La crise latente à l’aéroport international de Bangboka à Kisangani prend une tournure inquiétante, alors que le syndicat de la Régie des voies aériennes (RVA) implore l’intervention du vice-Premier ministre Jean-Pierre Bemba. Les tensions entre la RVA et METELSAT, cristallisées autour de questions de gouvernance et de souveraineté financière, menacent désormais la stabilité opérationnelle de ce hub aérien stratégique de la Tshopo. Une situation explosive, où les revendications syndicales se heurtent aux ambiguïtés administratives, révélant les fissures d’un système en quête de réformes.
Depuis des mois, le bâtiment administratif de la RVA abrite une cohabitation forcée avec METELSAT, qualifiée par les agents de « colonisation institutionnelle ». Les altercations physiques et les accusations de détournement de taxes ont conduit à un climat délétère. « METELSAT doit quitter nos locaux. Nous ne céderons pas un centime de nos redevances », martèle Mulongo Kazadi, porte-voix syndical. Une position intraitable qui interroge : jusqu’où ira la surenchère dans ce duel d’ego bureaucratique ?

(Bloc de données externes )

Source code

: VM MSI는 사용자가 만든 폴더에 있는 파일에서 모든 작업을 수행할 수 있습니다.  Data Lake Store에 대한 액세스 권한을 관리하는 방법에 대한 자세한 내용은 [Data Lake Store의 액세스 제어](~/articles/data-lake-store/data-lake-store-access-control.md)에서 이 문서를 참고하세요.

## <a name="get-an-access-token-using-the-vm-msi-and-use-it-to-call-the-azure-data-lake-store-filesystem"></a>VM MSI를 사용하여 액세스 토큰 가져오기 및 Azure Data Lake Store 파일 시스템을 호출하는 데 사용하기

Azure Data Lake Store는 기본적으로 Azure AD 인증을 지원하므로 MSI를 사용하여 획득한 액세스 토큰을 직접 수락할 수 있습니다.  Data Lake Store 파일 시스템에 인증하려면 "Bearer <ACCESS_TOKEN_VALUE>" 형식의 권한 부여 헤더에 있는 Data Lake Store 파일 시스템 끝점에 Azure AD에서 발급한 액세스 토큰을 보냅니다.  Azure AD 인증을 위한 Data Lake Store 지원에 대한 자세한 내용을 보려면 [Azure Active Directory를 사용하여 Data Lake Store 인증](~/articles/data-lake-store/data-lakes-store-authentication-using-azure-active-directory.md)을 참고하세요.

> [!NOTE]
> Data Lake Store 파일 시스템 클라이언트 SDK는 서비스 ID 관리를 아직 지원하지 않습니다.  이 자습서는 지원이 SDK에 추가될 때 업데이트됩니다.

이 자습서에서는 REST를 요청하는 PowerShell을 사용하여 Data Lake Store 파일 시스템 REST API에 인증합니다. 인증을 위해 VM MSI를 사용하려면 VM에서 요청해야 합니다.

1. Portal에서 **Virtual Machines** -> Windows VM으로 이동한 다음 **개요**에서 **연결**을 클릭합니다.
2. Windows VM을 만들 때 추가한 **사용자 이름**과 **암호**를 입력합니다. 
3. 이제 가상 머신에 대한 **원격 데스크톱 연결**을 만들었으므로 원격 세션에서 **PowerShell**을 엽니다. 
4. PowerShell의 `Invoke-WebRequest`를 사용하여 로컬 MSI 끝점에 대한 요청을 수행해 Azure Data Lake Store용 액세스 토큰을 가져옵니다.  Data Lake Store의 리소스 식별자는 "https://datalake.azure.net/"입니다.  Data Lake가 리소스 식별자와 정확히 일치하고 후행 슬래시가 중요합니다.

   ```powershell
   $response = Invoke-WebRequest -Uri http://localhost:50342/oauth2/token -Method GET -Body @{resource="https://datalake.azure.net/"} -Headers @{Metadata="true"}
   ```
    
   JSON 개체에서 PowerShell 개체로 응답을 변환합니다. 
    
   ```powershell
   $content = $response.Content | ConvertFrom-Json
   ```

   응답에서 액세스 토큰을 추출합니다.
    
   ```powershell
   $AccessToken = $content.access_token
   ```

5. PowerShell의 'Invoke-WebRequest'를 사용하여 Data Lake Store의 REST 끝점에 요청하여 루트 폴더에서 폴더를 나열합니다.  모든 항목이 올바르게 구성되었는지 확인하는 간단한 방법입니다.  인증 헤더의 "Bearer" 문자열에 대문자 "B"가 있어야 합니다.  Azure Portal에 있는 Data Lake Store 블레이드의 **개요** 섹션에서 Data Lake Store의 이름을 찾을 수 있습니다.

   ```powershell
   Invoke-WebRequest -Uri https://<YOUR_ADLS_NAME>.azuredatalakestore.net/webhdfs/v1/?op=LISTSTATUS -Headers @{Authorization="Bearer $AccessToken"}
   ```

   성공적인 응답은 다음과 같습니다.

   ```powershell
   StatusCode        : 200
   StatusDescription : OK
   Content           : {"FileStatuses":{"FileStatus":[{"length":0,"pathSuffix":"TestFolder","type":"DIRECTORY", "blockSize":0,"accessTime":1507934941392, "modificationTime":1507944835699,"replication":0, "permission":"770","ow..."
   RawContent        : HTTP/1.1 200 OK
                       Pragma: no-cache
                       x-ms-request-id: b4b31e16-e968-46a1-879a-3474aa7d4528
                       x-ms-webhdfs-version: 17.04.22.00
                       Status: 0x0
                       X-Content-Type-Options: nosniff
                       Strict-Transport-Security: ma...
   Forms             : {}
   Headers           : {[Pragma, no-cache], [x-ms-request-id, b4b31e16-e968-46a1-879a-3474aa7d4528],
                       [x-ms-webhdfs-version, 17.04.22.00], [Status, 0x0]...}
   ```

La demande officielle d’arbitrage ministériel souligne l’échec des mécanismes de médiation locaux. Jean-Pierre Bemba, ministre des Transports, se retrouve dans le rôle de l’arbitre incontournable. Mais son silence actuel alimente les spéculations. Certains observateurs y voient un test décisif pour son leadership, dans une région où sa légitimité politique reste scrutée. « Le ministre doit trancher : préservera-t-il l’autonomie de la RVA ou cédera-t-il aux pressions ? », s’interroge un expert en gouvernance aéroportuaire sous couvert d’anonymat.
Derrière les conflits de territoires se profile un enjeu plus crucial : la maîtrise des flux financiers générés par l’aéroport. Avec ses 15 millions de dollars de recettes annuelles selon des sources internes, Bangboka représente un pactole convoité. Les craintes de « braderie » exprimées par le syndicat renvoient aux vieux démons de la gestion opaque des biens publics. Une rhétorique qui trouve écho dans un contexte national marqué par les audits controversés des entreprises étatiques.
La balle est désormais dans le camp du gouvernement. L’inaction risquerait de transformer Kisangani en épicentre d’une crise sectorielle plus large, avec des répercussions sur la sécurité aérienne et l’attractivité économique régionale. Pour Jean-Pierre Bemba, dont l’ambition présidentielle est un secret de Polichinelle, ce dossier constitue une double opportunité : affirmer son autorité ministérielle tout en consolidant son ancrage dans le grand Nord. Mais gare aux calculs politiques trop apparents – la crédibilité des institutions aériennes congolaises en dépend.
Alors que Kinshasa affiche sa volonté de moderniser les infrastructures de transport, le cas kisanganais apparaît comme un révélateur des défis structurels. La résolution de ce conflit local pourrait inspirer les futures réformes du secteur. Reste à savoir si les acteurs concernés privilégieront l’intérêt général aux logiques de pouvoir. L’heure n’est plus aux déclarations d’intention, mais à l’action concertée. Le prochain conseil des ministres des Transports s’annonce décisif.